Saved entries:
= Beginning of Section =

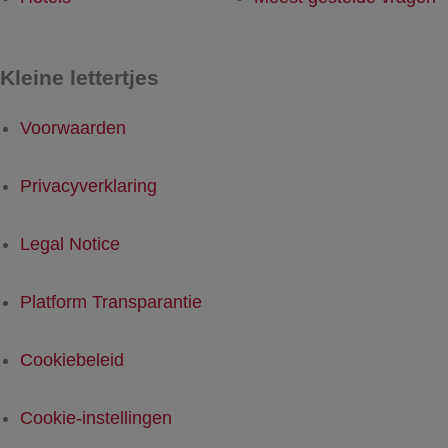
Kleine lettertjes
Voorwaarden
Privacyverklaring
Legal Notice
Platform Transparantie
Cookiebeleid
Cookie-instellingen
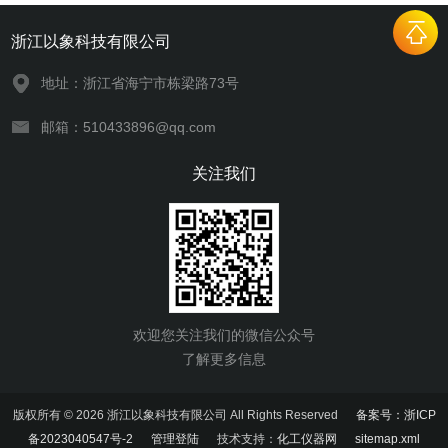
浙江以象科技有限公司
地址：浙江省海宁市栋梁路73号
邮箱：510433896@qq.com
关注我们
欢迎您关注我们的微信公众号
了解更多信息
版权所有 © 2026 浙江以象科技有限公司 All Rights Reserved
备案号：浙ICP
备2023040547号-2
管理登陆
技术支持：
化工仪器网
sitemap.xml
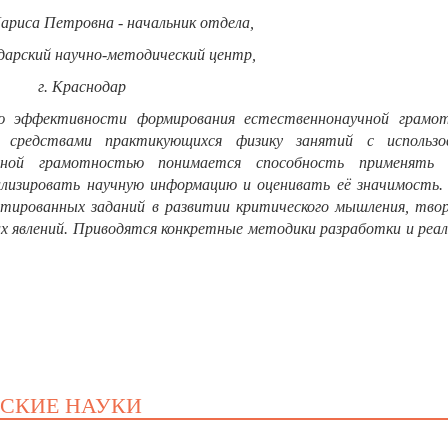
ариса Петровна - начальник отдела,
арский научно-методический центр,
г. Краснодар
ию эффективности формирования естественнонаучной грамо
 средствами практикующихся физику занятий с использо
чной грамотностью понимается способность применять 
ализировать научную информацию и оценивать её значимость.
тированных заданий в развитии критического мышления, твор
их явлений. Приводятся конкретные методики разработки и реа
ЕСКИЕ НАУКИ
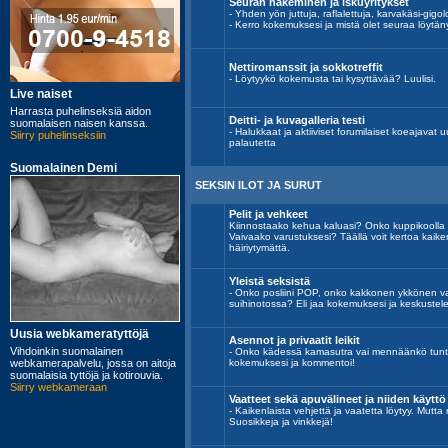
Seuran hakeminen ja iskuyritykset
- Yhden yön juttuja, raflalettuja, karvakäsi-gigolo
- Kerro kokemuksesi ja mistä olet seuraa löytän
Nettiromanssit ja sokkotreffit
- Löytyykö kokemusta tai kysyttävää? Luulisi.
Deitti- ja kuvagalleria testi
- Halukkaat ja aktiiviset forumilaiset koeajavat uu
palautetta
SEKSIN ILOT JA SURUT
Pelit ja vehkeet
Kiinnostaako kehua kaluasi? Onko kuppikoolla
Vaivaako varustuksesi? Täällä voit kertoa kaik
häiriytymättä.
Yleistä seksistä
- Onko posliini POP, onko kakkonen ykkönen vai
suihinotossa? Eli jaa kokemuksesi ja keskustele
Asennot ja privaatit leikit
- Onko kädessä kamasutra vai mennäänkö tunt
kokemuksesi ja kommentoi!
Vaatteet sekä apuvälineet ja niiden käyttö
- Kaikenlaista vehjettä ja vaatetta löytyy. Mutta
Suosikkeja ja vinkkejä!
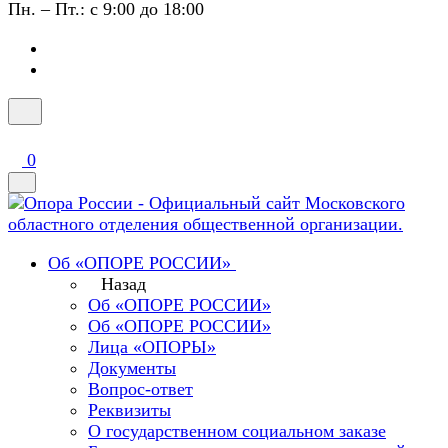
Пн. – Пт.: с 9:00 до 18:00
0
Об «ОПОРЕ РОССИИ»
Назад
Об «ОПОРЕ РОССИИ»
Об «ОПОРЕ РОССИИ»
Лица «ОПОРЫ»
Документы
Вопрос-ответ
Реквизиты
О государственном социальном заказе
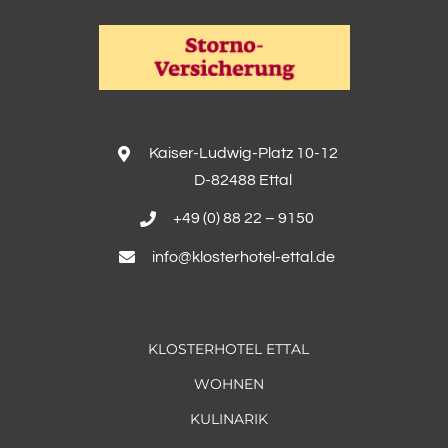
Kaiser-Ludwig-Platz 10-12
D-82488 Ettal
+49 (0) 88 22 – 9150
info@klosterhotel-ettal.de
KLOSTERHOTEL ETTAL
WOHNEN
KULINARIK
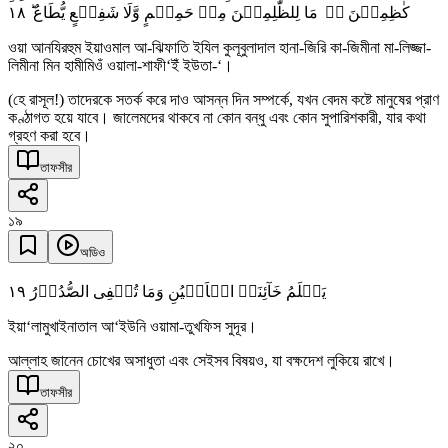
١٨
کٰظِمِیۡنَ ۬ؕ مَا لِلظّٰلِمِیۡنَ مِنۡ حَمِیۡمٍ وَّلَا شَفِیۡعٍ یُّطَاعُ ؕ
ওয়া আনযিরহুম ইয়াওমাল আ-ঝিফাতি ইযিল কুলূবুলাদাল হানা-জিরি কা-জিমীনা মা-লিজ্জা-
লিমীনা মিন হামীমিওঁ ওয়ালা-শাফী‘ইঁ ইউতা-‘।
(হে রাসূল!) তাদেরকে সতর্ক করে দাও আসন্ন দিন সম্পর্কে, যখন বেদম কষ্টে মানুষের প্রাণ
কণ্ঠাগত হয়ে যাবে। জালেমদের থাকবে না কোন বন্ধু এবং কোন সুপারিশকারী, যার কথা
গ্রহণ করা হবে।
তাফসীর
১৯
অডিও
١٩
یَعۡلَمُ خَآئِنَۃَ الۡاَعۡیُنِ وَمَا تُخۡفِی الصُّدُوۡرُ
ইয়া‘লামুখাইনাতাল আ‘ইউনি ওয়ামা-তুখফিস সুদূর।
আল্লাহ জানেন চোখের অসাধুতা এবং সেইসব বিষয়ও, যা বক্ষদেশ লুকিয়ে রাখে।
তাফসীর
২০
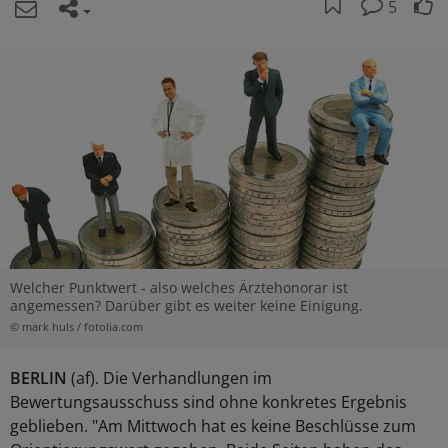
5
Welcher Punktwert - also welches Ärztehonorar ist
angemessen? Darüber gibt es weiter keine Einigung.
© mark huls / fotolia.com
BERLIN
(af). Die Verhandlungen im
Bewertungsausschuss sind ohne konkretes Ergebnis
geblieben. "Am Mittwoch hat es keine Beschlüsse zum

= End of Section =

* [Your objective] Given the entries above, transcribe exactly the lines from the one holding "suihinotossa? Eli jaa" through the one holding "D-82488 Ettal"; pictures do not belong in the transcription.

* [Output for this task]
suihinotossa? Eli jaa kokemuksesi ja keskustele
Asennot ja privaatit leikit
- Onko kädessä kamasutra vai mennäänkö tunt
kokemuksesi ja kommentoi!
Vaatteet sekä apuvälineet ja niiden käyttö
- Kaikenlaista vehjettä ja vaatetta löytyy. Mutta
Suosikkeja ja vinkkejä!
Пн. – Пт.: с 9:00 до 18:00
0
Об «ОПОРЕ РОССИИ»
Назад
Об «ОПОРЕ РОССИИ»
Об «ОПОРЕ РОССИИ»
Лица «ОПОРЫ»
Документы
Вопрос-ответ
Реквизиты
О государственном социальном заказе
Kaiser-Ludwig-Platz 10-12
D-82488 Ettal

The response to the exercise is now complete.